Traditionally, aerial mapping required aerial triangulation (AT), which, in turn, required surveying an extensive network of ground control points (GCPs) and extensive post-processing. Acquiring GCPs is a costly, time-consuming, and, at times, dangerous process. The new industry standard, first developed commercially in the 1990s for manned aircraft, is Direct Georeferencing (DG), which requires few if any GCPs and little post-processing. 

DG directly measures the position and orientation of an airborne mapping sensor, such as a digital camera or a laser scanner, thereby making it possible to assign a geographical location on Earth to a pixel from a camera image or a digital point from a laser, without any additional measurements referencing the ground. The sensor’s position is obtained by using a GNSS receiver and its orientation by using an inertial measurement unit (IMU) rigidly attached to it. By integrating the data flows from the GNSS and IMU devices, in both real-time and in post-processing, DG can achieve centimeter-level accuracy for the sensor’s position and milli-degree accuracy for its orientation.

The transition from AT to DG was as significant for the aerial mapping industry as that from film to digital media, because maps that used to take months to make could suddenly be created within days or hours. For certain applications, we already have real-time, on-board processing in which maps are made while the plane is still flying.

Compared to AT, DG offers

  • a huge cost reduction, due to nearly eliminating the need to survey GCPs
  • improvements in collection efficiency, by greatly reducing the need for overlap between flight lines
  • the ability to deploy quickly—for example, in a disaster—without first surveying GCPs, and
  • the ability to conduct aerial surveys of inaccessible and/or featureless areas, such as deserts or bodies of water.

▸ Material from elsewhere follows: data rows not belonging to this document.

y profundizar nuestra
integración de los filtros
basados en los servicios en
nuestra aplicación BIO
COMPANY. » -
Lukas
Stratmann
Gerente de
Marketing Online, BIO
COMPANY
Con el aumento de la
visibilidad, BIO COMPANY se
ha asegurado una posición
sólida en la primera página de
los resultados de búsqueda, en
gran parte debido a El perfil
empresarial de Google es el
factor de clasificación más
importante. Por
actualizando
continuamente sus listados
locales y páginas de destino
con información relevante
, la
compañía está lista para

A few years ago, a substantial investment in micro-electrical mechanical sensors (MEMs) to address the consumer and automotive markets yielded extremely small, low cost, low powered MEMs-based accelerometers and gyros accurate enough to support DG. This dramatic drop in the size, weight, and power (SWaP) and cost of sensors enabled another fundamental transition for the aerial mapping industry: that from manned aircraft to unmanned aerial systems (UAS).

Applanix’ APX-15 UAV, a single-board GNSS-inertial solution that weighs only 60g, is light enough to add to even the smallest UAS without substantially degrading its endurance. The device has been integrated with a wide variety of UAS, both fixed-wing and rotary, and with a wide variety of imaging sensors, including visible-light cameras, lidar, and infrared/multispectral/hyperspectral imagers. It has achieved accuracies of a few centimeters, scaling to accuracy of three to five pixels, with minimal ground control, even in difficult terrain. All APX products include the Applanix POSPac UAV post-processing software to generate high-accuracy carrier-phase differential GNSS-inertial position and orientation.

Some have pointed to RTK as an alternative to DG. However, attempts to produce good mapping results using RTK-only position solutions have been hampered by the need for a dense network of GCPs and the requirement for a dense flight pattern with large overlaps between flight lines, resulting in its limited adoption on UAS.

In addition to requiring accurate knowledge of a sensor’s position and orientation, DG also requires precise and accurate knowledge of its inside geometry. The device must by engineered so well that the parts are stable to a 1000th of a degree and by a pixel size which can be about 5 microns. So, Direct Georeferencing requires serious precision and engineering!